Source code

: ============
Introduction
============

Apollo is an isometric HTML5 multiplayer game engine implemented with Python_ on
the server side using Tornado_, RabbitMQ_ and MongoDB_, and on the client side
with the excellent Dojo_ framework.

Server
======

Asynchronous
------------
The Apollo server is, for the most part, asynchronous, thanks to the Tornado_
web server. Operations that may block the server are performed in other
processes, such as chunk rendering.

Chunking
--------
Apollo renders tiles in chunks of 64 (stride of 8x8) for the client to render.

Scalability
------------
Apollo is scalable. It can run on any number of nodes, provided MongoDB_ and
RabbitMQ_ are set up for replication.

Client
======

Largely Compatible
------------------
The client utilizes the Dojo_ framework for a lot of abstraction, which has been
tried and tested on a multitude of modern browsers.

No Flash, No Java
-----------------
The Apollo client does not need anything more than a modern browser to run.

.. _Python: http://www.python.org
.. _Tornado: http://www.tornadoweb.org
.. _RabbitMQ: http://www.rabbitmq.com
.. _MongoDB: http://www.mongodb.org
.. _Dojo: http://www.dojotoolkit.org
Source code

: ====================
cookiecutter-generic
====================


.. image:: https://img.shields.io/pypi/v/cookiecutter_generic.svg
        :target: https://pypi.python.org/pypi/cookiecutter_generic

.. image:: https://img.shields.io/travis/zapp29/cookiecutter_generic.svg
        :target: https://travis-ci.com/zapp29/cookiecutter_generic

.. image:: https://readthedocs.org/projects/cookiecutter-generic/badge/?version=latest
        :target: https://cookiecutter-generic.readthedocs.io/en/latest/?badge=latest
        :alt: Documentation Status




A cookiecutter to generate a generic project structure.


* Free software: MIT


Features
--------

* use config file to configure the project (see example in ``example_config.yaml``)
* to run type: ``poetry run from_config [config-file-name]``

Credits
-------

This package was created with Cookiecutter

** Task statement **
The expected answer is an exact copy of the lines beginning at the one with "tried and tested" and running to the end of the entries above.

** Answer to this exercise **
tried and tested on a multitude of modern browsers.

No Flash, No Java
-----------------
The Apollo client does not need anything more than a modern browser to run.

.. _Python: http://www.python.org
.. _Tornado: http://www.tornadoweb.org
.. _RabbitMQ: http://www.rabbitmq.com
.. _MongoDB: http://www.mongodb.org
.. _Dojo: http://www.dojotoolkit.org
Source code

: ====================
cookiecutter-generic
====================


.. image:: https://img.shields.io/pypi/v/cookiecutter_generic.svg
        :target: https://pypi.python.org/pypi/cookiecutter_generic

.. image:: https://img.shields.io/travis/zapp29/cookiecutter_generic.svg
        :target: https://travis-ci.com/zapp29/cookiecutter_generic

.. image:: https://readthedocs.org/projects/cookiecutter-generic/badge/?version=latest
        :target: https://cookiecutter-generic.readthedocs.io/en/latest/?badge=latest
        :alt: Documentation Status




A cookiecutter to generate a generic project structure.


* Free software: MIT


Features
--------

* use config file to configure the project (see example in ``example_config.yaml``)
* to run type: ``poetry run from_config [config-file-name]``

Credits
-------

This package was created with Cookiecutter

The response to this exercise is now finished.